House Financial Services Unanimously Passes Maloney Bill to Close Trading Loophole
WASHINGTON, DC – The House Committee on Financial Services today passed Congresswoman Carolyn B. Maloney’s (D-NY) H.R. 4335, the 8-K Trading Gap Act, unanimously out of committee.
The 8-K Trading Gap Act would fix a loophole in our current law that allows corporate executives to trade on information before it’s disclosed to the public and to their own shareholders. Right now, when there’s a significant corporate event at a public company, the company has to disclose that significant event to the public by filing a Form 8-K within four days of the event occurring. During this four-day gap, executives at the company know about the significant event, but other investors don’t.
“Corporate executives shouldn’t be allowed to trade on significant information before it’s disclosed to the public and to investors, but that’s exactly what they do because of a legal loophole,” said Rep. Maloney. “My bill has a very simple solution to this problem; prohibiting executives from trading during the four-day gap between when an event happens and when the company publicly files a Form 8-K to alert the public and shareholders of the event. Given the unanimous, bipartisan support for this bill in our committee, I hope the bill will pass the full House and Senate quickly with bipartisan support. It’s just commonsense.”
The Senate companion to H.R. 4335 has been introduced by Senator Chris Van Hollen (D-MD).

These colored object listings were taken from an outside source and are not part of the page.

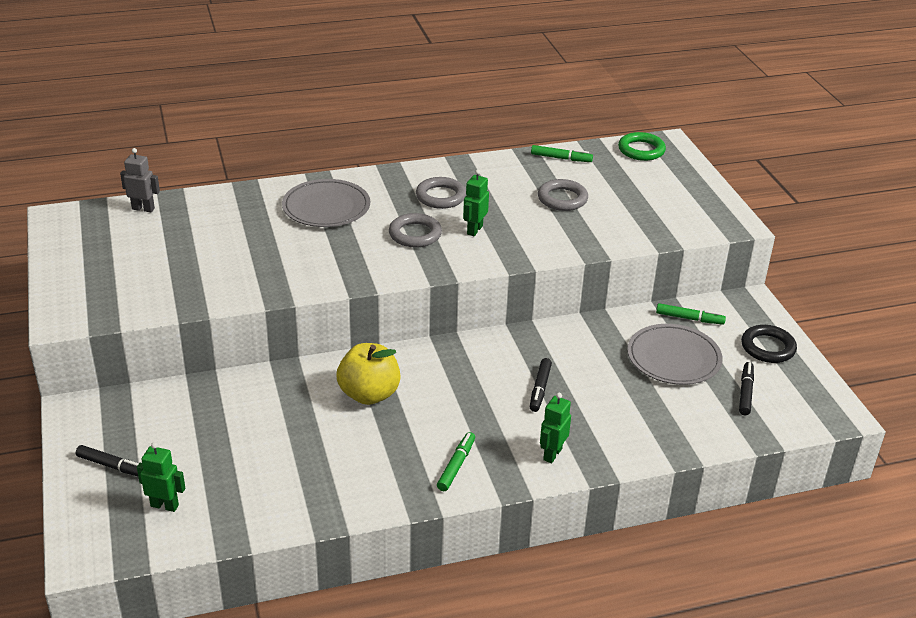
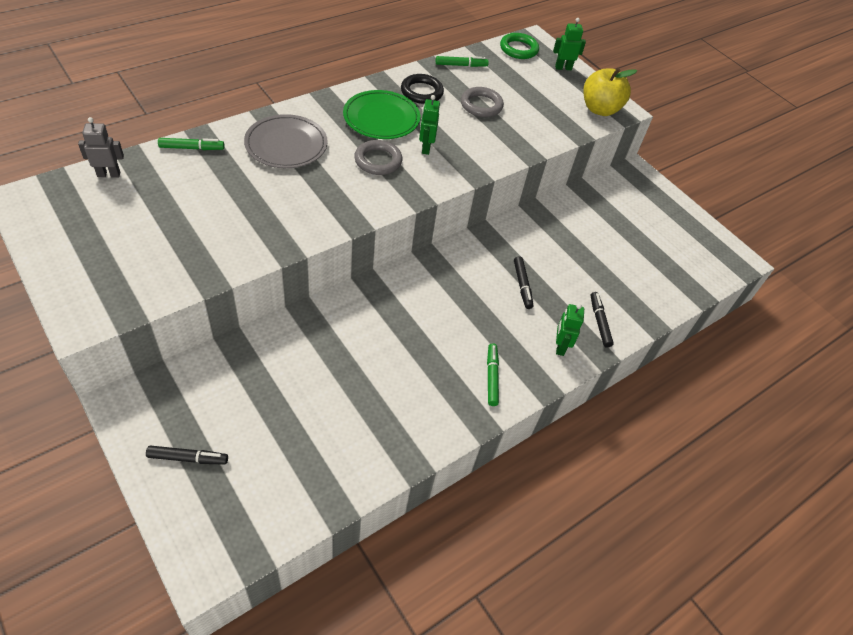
camera: 25 degrees left, 15 degrees up
green robot [137,442,185,512] -> green robot moved to [553,18,586,70]
yellow apple [337,343,401,405] -> yellow apple moved to [583,68,637,116]
grey ring [416,177,466,209] -> green plate [343,90,420,139]
grey plate [627,324,723,385] -> none
green marker [656,303,726,325] -> green marker moved to [158,138,225,150]
black marker [739,362,754,415] -> black marker moved to [591,292,614,348]
black ring [741,325,797,363] -> black ring moved to [401,74,444,104]

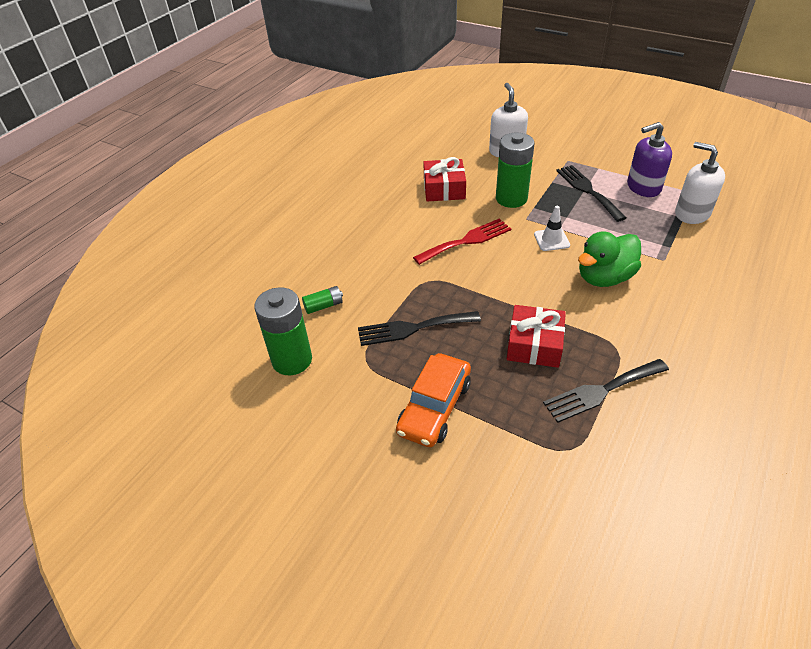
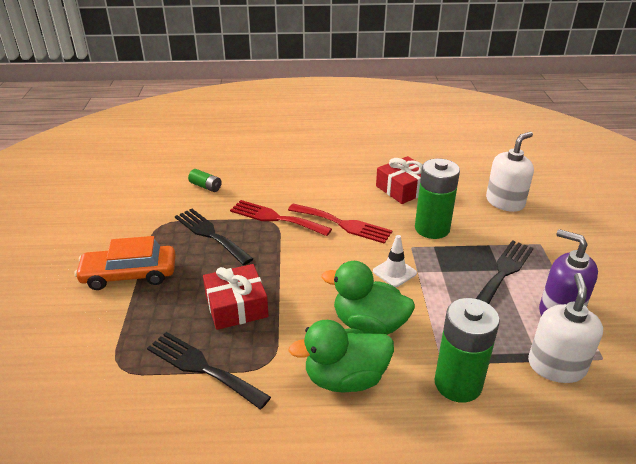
camera: 55 degrees right, 10 degrees down
green battery [254,287,312,375] -> green battery moved to [434,298,500,403]
none -> red fork [230,200,332,236]
none -> green duck [288,320,394,393]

“When a corporation faces a big change — like a data breach, merger, or acquisition — public transparency is necessary to prevent insider trading and protect retail investors. Once corporate insiders recognize they have a duty to inform the public about a material event they should be immediately barred from selling their stock. Giving them four days to cash in on inside information is a total abuse of the public trust. This legislation will help close that loophole, hold all companies accountable, and protect shareholders. I salute Representative Maloney for her sponsorship of this bill and the House Financial Service Committee for taking bipartisan action. I urge the Senate Banking Committee to follow suit without delay,” said Senator Van Hollen.
H.R. 4335 would require public companies to put in place policies and procedures that are reasonably designed to prohibit officers and directors from trading company stock after the company has determined that a significant corporate event has occurred, but before the company has filed a Form 8-K with the SEC disclosing such event. This would prevent corporate insiders from inappropriately taking advantage of non-public information for their own personal gain.